Vicente Paulo Francisco Rao (June 16, 1892 – January 19, 1978) was a Brazilian lawyer, professor, intellectual, and politician. He served as Minister of Justice from 1934 to 1937 and as Minister of Foreign Affairs from 1953 to 1954.

== Biography ==

Born in São Paulo to Italian immigrants, Rao graduated from the Faculty of Law of São Paulo in 1912, and soon began his career as a lawyer. He was one of the founding members of the classical liberal Democratic Party, which rivalled the then-dominant Paulista Republican Party. He supported the Revolution of 1930, led by Getúlio Vargas, but, disillusioned, he took part in the Constitutionalist Revolution of 1932, which demanded greater political autonomy for the state of São Paulo as well as the elaboration of a new Constitution. With the defeat of the movement, Rao was exiled to France.
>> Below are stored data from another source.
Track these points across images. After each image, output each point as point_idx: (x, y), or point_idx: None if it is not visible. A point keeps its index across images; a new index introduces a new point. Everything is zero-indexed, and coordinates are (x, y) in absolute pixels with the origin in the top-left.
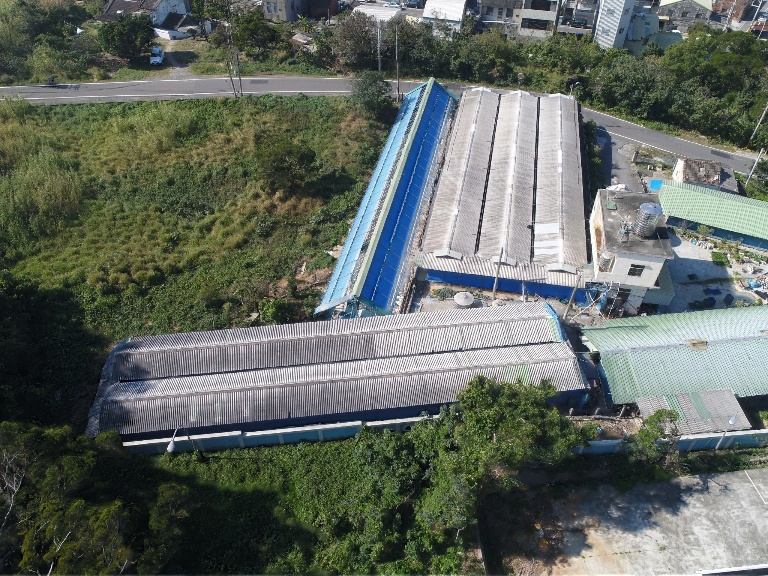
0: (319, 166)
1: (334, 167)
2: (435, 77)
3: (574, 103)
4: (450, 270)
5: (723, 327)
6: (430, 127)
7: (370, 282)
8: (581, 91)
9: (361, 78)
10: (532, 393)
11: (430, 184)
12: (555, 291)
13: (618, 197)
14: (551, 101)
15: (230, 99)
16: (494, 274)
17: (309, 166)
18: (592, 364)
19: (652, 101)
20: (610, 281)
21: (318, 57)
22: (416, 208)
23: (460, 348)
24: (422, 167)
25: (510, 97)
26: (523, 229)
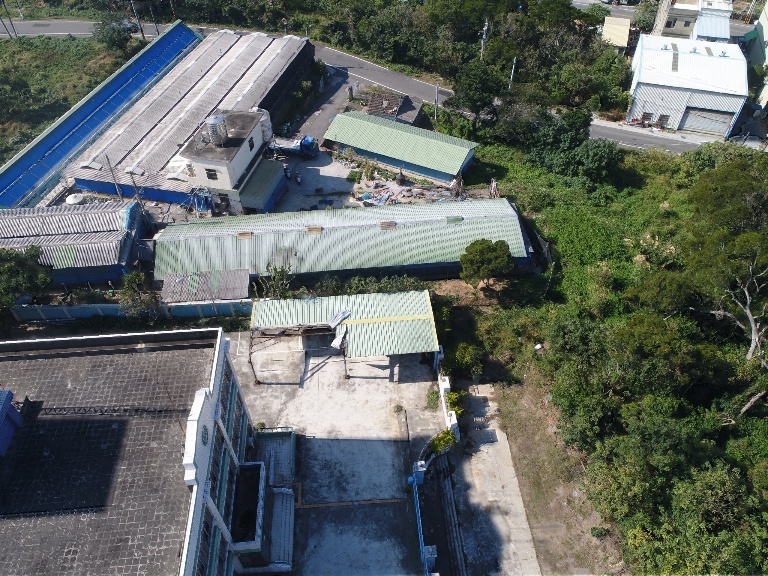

Following his return to Brazil, Rao contributed to the foundation of the University of São Paulo, where he became professor, and was appointed Minister of Justice under Getúlio Vargas. Rao's tenure was marked by relentless repression of political opponents, especially communists. In 1936, he co-signed the order of extradition of communist militant Olga Benário Prestes, who was sent to Nazi Germany and six years later died in a concetration camp.

With the installation of the Estado Novo dictatorship, Rao was targeted by State persecution for his critiques of Getúlio Vargas. As a result, he removed from his position as a professor at the Faculty of Law of São Paulo.

As an academic, Rao wrote extensively on civil and Roman law, particularly contracts, as well as the theory of law.

In 1953, Rao was appointed Minister of Foreign Affairs under Getúlio Vargas' second presidency. He contributed to the consolidation of the Organization of American States.